_Exercise brief_
Search the listing below for the line containing "### Option 1 Gaussian". From there through the line containing "should change dataset.", transcribe every line exactly, both ends included.

***** Data extract *****

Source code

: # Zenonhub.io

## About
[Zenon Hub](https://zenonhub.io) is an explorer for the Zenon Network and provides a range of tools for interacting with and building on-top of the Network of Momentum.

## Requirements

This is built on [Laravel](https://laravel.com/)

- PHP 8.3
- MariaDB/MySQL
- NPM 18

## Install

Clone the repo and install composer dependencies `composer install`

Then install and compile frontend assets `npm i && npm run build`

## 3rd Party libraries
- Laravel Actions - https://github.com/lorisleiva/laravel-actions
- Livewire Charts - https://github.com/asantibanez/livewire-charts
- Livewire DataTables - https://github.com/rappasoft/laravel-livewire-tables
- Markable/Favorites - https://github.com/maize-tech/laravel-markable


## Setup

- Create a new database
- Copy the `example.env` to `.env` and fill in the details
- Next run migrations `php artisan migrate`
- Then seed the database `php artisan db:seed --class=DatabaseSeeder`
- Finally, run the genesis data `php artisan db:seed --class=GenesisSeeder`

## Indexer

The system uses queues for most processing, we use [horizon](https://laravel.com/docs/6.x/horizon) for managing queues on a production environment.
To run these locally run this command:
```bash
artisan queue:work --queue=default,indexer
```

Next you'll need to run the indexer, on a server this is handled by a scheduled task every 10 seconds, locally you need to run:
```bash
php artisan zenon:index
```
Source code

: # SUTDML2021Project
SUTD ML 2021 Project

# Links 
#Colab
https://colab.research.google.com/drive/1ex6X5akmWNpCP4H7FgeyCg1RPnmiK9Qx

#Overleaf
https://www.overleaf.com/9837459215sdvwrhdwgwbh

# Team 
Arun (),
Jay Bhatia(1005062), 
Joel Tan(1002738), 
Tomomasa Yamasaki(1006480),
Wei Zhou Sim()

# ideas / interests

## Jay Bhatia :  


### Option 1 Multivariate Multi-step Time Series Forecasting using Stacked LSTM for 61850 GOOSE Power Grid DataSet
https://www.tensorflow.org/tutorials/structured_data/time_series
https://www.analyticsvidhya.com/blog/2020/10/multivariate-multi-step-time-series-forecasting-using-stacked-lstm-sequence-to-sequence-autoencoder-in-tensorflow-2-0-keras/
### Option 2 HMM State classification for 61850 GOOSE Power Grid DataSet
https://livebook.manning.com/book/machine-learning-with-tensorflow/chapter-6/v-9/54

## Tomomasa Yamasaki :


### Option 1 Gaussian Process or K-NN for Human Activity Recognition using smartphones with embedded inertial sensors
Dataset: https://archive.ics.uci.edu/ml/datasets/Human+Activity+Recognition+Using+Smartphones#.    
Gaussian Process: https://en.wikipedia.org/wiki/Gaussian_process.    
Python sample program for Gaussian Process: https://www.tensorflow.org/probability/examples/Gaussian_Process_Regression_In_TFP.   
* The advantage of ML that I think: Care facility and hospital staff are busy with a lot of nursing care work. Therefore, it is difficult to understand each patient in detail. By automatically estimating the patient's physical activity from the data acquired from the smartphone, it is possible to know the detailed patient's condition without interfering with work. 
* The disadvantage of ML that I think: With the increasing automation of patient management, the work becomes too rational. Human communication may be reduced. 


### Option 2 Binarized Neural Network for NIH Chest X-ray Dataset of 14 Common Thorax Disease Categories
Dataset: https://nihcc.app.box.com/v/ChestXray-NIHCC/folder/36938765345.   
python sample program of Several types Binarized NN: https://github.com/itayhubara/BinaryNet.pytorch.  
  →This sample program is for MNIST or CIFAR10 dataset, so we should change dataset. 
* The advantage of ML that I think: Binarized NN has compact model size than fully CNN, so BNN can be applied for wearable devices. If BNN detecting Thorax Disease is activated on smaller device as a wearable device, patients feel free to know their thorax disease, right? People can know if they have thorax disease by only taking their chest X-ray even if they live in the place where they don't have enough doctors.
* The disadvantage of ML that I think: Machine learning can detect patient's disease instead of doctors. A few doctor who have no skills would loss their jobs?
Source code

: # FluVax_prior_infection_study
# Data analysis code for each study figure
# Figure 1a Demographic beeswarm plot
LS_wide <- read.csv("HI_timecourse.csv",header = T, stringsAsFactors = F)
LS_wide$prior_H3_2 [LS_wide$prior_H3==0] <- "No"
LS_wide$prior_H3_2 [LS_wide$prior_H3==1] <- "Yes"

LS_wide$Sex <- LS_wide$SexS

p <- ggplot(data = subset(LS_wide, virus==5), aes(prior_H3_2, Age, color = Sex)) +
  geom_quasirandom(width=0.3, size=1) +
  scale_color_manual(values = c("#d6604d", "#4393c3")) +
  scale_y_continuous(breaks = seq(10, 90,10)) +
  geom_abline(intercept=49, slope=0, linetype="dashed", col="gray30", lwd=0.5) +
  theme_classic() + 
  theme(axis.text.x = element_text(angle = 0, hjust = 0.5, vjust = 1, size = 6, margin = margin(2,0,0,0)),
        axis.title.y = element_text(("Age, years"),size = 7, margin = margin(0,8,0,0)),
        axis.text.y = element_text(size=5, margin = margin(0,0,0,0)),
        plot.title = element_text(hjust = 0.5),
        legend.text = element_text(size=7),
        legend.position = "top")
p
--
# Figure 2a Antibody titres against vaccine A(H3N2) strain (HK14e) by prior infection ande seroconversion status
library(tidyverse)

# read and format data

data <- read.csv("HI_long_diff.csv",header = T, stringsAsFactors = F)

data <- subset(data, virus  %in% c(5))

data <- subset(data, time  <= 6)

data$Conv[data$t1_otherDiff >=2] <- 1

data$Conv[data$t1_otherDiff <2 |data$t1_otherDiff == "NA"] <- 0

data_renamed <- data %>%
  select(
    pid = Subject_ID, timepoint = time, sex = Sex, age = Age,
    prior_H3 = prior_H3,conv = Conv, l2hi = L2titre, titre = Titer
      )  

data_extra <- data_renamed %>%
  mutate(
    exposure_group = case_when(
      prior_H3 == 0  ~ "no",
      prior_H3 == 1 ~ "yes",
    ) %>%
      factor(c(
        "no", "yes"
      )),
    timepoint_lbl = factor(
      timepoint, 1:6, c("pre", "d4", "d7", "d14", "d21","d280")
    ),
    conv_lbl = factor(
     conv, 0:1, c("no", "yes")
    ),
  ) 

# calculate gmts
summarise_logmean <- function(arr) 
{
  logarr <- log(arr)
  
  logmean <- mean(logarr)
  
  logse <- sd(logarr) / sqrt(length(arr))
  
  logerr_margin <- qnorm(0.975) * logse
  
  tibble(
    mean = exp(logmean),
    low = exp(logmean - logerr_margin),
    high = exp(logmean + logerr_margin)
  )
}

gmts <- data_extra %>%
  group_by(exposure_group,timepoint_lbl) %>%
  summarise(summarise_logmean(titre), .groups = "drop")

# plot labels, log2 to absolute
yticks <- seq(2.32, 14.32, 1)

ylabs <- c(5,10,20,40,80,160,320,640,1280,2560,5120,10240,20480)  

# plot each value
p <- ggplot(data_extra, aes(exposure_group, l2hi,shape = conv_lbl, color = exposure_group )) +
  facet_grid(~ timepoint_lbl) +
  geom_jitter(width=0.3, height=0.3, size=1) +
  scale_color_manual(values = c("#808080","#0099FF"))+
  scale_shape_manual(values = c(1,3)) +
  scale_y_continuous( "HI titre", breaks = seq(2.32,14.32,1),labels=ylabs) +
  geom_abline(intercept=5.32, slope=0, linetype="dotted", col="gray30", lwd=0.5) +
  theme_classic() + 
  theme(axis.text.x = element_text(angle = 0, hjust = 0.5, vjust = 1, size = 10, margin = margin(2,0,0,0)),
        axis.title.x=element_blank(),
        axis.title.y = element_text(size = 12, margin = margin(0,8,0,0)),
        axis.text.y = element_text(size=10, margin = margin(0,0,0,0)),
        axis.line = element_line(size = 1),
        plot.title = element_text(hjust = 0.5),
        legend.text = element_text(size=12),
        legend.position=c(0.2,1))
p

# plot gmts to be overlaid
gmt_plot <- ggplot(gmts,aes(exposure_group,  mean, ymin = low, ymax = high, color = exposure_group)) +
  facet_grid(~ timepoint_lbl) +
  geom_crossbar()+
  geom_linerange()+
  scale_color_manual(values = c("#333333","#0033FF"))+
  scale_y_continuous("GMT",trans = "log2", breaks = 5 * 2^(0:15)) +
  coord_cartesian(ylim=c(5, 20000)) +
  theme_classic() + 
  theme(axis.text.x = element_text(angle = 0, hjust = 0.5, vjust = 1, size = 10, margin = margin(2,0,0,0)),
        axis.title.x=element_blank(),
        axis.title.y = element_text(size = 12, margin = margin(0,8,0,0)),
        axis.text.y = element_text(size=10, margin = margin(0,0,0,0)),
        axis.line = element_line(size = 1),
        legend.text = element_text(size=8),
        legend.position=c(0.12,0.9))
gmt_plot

*****
***** Data extract *****

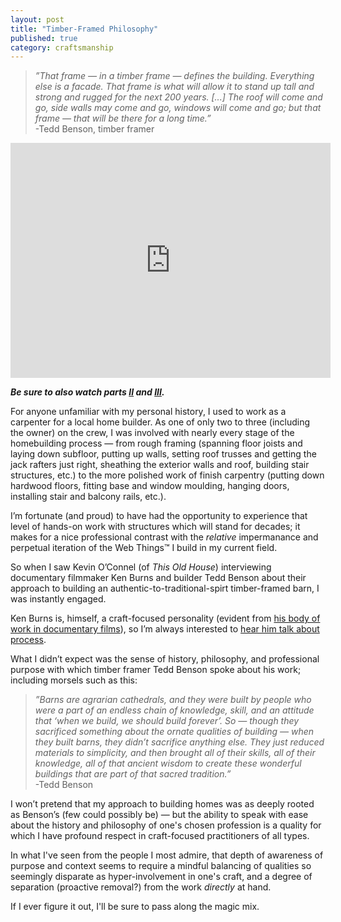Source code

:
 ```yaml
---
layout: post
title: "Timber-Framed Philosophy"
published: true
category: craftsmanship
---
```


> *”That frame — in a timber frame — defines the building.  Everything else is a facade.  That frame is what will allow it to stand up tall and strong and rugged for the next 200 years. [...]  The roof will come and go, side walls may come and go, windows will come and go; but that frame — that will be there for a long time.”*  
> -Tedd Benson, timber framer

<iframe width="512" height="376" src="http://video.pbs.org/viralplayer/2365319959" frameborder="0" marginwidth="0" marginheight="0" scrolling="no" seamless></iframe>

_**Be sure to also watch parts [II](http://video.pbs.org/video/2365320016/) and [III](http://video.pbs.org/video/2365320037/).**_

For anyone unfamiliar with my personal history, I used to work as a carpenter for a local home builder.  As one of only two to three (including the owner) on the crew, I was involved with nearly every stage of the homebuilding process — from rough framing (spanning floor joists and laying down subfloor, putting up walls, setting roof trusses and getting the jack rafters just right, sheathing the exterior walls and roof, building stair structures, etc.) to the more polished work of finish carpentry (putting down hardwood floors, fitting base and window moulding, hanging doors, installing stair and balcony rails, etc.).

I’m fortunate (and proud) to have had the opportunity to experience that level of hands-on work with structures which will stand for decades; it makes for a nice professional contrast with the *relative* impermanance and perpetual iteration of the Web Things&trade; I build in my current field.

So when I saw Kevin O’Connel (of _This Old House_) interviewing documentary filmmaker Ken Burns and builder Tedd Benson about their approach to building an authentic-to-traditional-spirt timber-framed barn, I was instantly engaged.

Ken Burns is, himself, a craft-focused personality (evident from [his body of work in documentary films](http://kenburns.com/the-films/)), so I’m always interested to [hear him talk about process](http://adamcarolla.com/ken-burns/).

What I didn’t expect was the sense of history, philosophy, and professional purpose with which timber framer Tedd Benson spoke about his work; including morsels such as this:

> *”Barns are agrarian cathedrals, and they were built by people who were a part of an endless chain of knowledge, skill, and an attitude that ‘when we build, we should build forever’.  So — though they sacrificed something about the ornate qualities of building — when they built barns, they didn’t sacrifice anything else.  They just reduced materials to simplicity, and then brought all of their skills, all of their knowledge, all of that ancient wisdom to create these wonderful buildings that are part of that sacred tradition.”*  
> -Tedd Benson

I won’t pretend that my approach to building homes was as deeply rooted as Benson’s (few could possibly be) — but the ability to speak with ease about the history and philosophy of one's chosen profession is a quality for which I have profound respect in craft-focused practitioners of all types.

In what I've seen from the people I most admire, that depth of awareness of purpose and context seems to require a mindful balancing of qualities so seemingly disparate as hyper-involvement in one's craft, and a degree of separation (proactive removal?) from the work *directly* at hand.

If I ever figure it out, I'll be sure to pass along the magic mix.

*****
***** Data extract *****

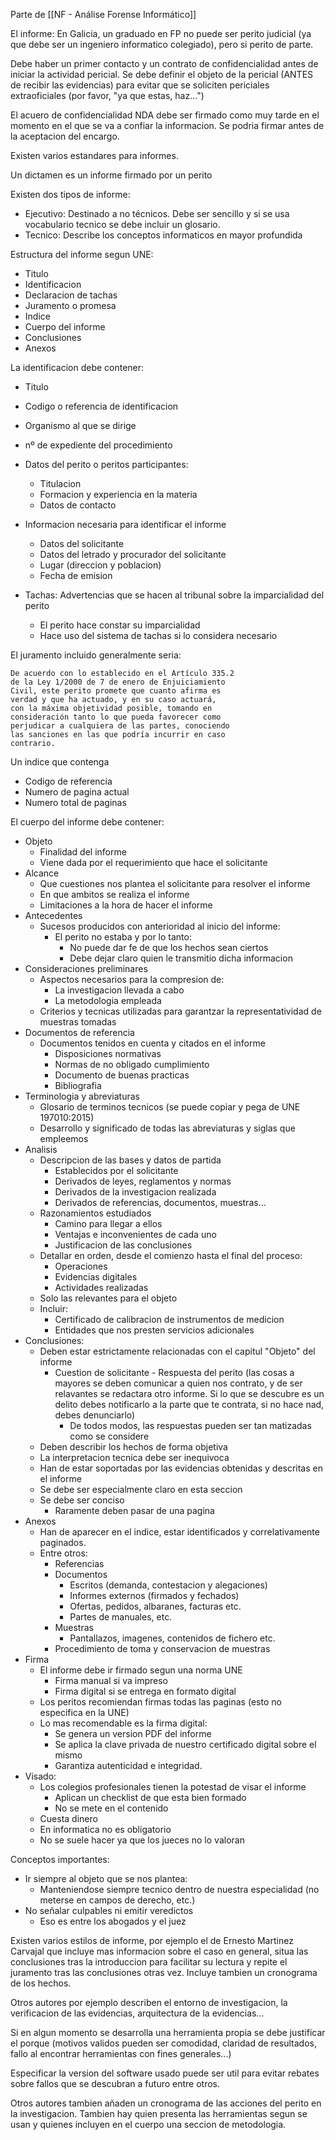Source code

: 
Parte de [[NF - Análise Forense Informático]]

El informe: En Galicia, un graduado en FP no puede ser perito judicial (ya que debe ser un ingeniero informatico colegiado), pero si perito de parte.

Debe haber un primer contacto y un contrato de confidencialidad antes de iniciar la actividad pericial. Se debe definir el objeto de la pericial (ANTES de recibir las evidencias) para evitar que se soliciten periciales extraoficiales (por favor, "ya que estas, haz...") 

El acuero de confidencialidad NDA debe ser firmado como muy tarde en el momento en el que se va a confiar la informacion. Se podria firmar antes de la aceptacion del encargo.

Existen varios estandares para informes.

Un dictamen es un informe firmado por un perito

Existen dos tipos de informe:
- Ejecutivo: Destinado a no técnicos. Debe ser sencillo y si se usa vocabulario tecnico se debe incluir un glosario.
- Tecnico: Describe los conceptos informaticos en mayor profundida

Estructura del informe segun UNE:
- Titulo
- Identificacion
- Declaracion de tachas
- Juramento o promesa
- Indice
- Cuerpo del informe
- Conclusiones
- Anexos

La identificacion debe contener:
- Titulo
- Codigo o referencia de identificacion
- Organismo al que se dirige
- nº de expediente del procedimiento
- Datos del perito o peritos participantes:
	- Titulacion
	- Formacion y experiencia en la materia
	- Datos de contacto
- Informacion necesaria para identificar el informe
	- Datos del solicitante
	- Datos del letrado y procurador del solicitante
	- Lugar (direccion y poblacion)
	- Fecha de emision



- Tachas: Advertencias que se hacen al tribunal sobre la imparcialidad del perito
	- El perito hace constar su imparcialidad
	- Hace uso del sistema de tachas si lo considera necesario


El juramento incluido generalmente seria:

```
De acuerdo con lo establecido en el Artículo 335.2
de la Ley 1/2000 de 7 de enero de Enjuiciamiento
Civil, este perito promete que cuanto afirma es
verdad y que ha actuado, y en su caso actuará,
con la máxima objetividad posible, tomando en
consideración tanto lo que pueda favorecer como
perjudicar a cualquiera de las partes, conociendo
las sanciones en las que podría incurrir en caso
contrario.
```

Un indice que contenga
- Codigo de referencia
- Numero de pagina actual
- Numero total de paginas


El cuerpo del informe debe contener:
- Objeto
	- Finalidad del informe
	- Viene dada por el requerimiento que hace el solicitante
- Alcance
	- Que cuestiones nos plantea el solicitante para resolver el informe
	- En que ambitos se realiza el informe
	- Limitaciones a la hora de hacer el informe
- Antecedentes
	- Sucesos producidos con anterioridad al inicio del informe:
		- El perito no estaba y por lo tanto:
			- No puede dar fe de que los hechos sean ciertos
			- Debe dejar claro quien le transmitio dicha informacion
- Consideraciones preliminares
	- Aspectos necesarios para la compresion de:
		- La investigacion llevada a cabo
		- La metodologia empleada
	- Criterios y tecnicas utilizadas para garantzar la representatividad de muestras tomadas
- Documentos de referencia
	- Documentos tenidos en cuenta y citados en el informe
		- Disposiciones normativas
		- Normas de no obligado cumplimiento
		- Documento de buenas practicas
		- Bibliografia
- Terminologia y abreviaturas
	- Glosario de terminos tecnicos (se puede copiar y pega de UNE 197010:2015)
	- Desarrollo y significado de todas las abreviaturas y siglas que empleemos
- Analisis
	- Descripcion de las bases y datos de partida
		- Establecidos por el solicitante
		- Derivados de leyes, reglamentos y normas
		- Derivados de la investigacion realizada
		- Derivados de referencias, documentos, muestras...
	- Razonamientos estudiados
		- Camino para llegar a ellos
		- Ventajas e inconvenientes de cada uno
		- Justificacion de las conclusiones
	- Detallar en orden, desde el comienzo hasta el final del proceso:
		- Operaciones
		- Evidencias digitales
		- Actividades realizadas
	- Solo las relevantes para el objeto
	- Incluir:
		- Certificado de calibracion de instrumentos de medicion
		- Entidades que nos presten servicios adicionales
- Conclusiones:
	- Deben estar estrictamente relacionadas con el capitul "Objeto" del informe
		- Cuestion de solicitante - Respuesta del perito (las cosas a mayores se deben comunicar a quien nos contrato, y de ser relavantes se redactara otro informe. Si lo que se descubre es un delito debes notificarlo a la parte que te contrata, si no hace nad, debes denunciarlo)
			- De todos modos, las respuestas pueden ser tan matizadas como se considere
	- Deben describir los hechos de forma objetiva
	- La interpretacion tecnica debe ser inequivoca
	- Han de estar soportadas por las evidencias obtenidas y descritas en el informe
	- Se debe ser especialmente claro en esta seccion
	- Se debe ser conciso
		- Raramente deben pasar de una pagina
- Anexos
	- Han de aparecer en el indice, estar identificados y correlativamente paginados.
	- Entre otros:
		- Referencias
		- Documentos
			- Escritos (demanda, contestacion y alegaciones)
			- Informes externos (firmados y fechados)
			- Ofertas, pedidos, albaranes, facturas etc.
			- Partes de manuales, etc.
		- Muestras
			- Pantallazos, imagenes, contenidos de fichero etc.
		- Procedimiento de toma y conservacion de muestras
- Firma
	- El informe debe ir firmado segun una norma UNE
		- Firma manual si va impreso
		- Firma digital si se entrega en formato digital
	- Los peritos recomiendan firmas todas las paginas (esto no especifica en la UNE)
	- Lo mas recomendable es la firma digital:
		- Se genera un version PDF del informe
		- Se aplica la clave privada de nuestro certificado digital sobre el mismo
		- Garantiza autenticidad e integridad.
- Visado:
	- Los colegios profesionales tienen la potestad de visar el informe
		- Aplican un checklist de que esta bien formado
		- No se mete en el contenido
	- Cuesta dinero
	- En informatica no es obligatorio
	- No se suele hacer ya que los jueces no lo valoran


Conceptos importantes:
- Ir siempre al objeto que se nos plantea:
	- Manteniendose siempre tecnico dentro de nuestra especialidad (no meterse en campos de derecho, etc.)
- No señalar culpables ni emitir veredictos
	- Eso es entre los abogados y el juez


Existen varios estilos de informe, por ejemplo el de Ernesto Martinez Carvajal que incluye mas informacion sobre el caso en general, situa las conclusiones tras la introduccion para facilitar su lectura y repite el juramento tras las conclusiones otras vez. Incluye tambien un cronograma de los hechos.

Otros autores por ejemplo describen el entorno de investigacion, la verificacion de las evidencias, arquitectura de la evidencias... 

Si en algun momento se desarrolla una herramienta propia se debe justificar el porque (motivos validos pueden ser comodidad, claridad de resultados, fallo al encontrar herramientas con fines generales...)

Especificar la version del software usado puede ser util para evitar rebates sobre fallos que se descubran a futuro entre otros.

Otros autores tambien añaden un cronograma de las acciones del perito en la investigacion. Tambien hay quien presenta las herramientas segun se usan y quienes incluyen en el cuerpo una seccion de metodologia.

*****

_Answer to the problem_
### Option 1 Gaussian Process or K-NN for Human Activity Recognition using smartphones with embedded inertial sensors
Dataset: https://archive.ics.uci.edu/ml/datasets/Human+Activity+Recognition+Using+Smartphones#.    
Gaussian Process: https://en.wikipedia.org/wiki/Gaussian_process.    
Python sample program for Gaussian Process: https://www.tensorflow.org/probability/examples/Gaussian_Process_Regression_In_TFP.   
* The advantage of ML that I think: Care facility and hospital staff are busy with a lot of nursing care work. Therefore, it is difficult to understand each patient in detail. By automatically estimating the patient's physical activity from the data acquired from the smartphone, it is possible to know the detailed patient's condition without interfering with work. 
* The disadvantage of ML that I think: With the increasing automation of patient management, the work becomes too rational. Human communication may be reduced. 


### Option 2 Binarized Neural Network for NIH Chest X-ray Dataset of 14 Common Thorax Disease Categories
Dataset: https://nihcc.app.box.com/v/ChestXray-NIHCC/folder/36938765345.   
python sample program of Several types Binarized NN: https://github.com/itayhubara/BinaryNet.pytorch.  
  →This sample program is for MNIST or CIFAR10 dataset, so we should change dataset. 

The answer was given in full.